Aviation incident in Jersey, Channel Islands

The 1938 Jersey Airport disaster occurred at 10:50am on Friday 4 November 1938 when the Jersey Airways de Havilland D.H.86 airliner St Catherine's Bay (G-ACZN) crashed in the parish of Saint Brelade, 500 yards east of Jersey Airport, killing the pilot and all twelve passengers on board, as well as farm hand Edmund Le Cornu, who was working on the ground. In terms of loss of life, it was the worst crash of a rigid aircraft on British territory to date and the second-worst overall crash of a British rigid aircraft after the crash of an Imperial Airways airliner in Belgium in 1933 (in which 15 people died).

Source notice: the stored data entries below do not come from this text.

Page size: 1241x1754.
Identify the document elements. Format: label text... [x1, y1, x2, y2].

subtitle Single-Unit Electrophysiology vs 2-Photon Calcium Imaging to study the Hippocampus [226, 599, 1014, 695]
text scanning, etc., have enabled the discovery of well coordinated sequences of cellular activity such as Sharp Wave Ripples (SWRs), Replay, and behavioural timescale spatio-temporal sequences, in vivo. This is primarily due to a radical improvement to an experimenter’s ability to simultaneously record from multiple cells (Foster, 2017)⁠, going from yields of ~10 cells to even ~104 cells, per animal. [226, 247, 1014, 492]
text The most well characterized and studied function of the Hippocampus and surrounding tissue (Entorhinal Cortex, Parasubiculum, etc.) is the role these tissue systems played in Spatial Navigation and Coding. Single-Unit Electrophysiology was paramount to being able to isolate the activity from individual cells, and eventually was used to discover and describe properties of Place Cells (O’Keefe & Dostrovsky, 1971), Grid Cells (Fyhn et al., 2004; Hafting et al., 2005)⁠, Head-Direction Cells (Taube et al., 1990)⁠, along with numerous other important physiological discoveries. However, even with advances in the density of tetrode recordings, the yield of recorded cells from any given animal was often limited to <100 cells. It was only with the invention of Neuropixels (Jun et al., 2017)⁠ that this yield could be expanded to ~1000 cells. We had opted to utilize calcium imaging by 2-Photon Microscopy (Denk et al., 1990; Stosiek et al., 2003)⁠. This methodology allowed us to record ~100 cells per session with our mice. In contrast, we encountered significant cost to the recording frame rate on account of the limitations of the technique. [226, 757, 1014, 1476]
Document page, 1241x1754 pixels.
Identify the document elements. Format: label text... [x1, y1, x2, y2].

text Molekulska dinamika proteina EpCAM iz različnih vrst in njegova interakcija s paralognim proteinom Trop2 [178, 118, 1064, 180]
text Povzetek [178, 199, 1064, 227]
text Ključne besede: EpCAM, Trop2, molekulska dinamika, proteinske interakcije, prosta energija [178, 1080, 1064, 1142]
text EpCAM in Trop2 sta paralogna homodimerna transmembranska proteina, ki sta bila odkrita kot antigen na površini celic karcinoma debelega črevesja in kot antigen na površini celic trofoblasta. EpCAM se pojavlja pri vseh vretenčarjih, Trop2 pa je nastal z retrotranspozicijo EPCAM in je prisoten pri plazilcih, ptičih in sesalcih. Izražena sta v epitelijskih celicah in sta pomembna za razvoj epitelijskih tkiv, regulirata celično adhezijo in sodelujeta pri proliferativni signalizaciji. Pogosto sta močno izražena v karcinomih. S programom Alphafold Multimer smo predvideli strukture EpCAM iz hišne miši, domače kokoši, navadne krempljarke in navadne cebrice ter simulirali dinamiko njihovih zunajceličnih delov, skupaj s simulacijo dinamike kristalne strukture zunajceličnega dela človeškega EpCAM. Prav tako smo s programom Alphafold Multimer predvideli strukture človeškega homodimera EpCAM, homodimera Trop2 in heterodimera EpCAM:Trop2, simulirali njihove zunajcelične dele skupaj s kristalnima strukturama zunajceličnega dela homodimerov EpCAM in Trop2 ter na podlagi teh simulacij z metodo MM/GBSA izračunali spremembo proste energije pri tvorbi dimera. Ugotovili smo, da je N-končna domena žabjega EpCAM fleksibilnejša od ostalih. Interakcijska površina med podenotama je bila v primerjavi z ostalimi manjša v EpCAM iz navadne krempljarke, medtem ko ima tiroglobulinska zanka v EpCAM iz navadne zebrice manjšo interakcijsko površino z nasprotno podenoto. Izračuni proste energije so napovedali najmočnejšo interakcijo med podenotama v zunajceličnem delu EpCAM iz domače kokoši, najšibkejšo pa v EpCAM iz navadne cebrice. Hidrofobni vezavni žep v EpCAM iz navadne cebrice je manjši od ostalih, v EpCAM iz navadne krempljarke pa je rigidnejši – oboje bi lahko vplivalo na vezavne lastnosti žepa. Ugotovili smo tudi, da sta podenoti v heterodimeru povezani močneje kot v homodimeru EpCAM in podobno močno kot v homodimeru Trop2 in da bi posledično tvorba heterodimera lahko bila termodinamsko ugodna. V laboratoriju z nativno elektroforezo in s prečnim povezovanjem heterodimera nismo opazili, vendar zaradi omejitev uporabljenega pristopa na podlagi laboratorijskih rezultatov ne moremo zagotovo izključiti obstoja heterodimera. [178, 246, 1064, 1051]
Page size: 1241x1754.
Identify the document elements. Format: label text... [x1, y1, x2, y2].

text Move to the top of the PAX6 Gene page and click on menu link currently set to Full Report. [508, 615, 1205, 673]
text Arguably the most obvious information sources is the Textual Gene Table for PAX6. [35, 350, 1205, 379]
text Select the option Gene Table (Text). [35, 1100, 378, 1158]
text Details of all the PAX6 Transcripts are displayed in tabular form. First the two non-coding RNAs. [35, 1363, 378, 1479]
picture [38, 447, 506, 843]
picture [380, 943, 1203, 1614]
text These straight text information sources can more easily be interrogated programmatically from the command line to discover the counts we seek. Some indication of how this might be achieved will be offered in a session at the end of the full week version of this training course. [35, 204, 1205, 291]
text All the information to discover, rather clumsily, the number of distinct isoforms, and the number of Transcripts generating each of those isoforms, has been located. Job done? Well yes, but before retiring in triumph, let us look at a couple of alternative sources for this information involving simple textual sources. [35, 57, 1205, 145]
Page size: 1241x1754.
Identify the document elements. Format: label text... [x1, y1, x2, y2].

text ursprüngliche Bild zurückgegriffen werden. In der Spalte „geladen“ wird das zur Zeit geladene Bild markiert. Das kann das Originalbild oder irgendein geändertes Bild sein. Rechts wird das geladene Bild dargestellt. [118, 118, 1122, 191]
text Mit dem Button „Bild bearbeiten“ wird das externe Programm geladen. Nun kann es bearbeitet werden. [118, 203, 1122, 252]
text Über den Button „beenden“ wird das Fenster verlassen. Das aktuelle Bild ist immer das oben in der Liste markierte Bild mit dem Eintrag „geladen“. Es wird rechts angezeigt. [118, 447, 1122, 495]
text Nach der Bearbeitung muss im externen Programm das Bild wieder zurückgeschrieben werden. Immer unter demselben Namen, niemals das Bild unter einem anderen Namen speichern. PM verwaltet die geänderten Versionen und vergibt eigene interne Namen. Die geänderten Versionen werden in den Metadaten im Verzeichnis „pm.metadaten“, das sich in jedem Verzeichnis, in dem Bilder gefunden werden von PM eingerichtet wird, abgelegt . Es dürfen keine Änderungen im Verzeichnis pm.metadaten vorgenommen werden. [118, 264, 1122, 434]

The airliner had just taken off from Jersey en route to Southampton. The sky was overcast, with a cloud base of 120-150 feet. The aircraft had been fully inspected and was not carrying a full load.

The Air Ministry investigation concluded that the accident was due to pilot error. The pilot had made a climbing turn into the clouds and inadvertently allowed the aircraft to sideslip when he was still too close to the ground to avert disaster. The aircraft had exploded and several bodies had been thrown up to 40 feet away.

Among the dead were the daughter, son-in-law and baby granddaughter of surveyor and aerial archaeology pioneer G. A. Beazeley.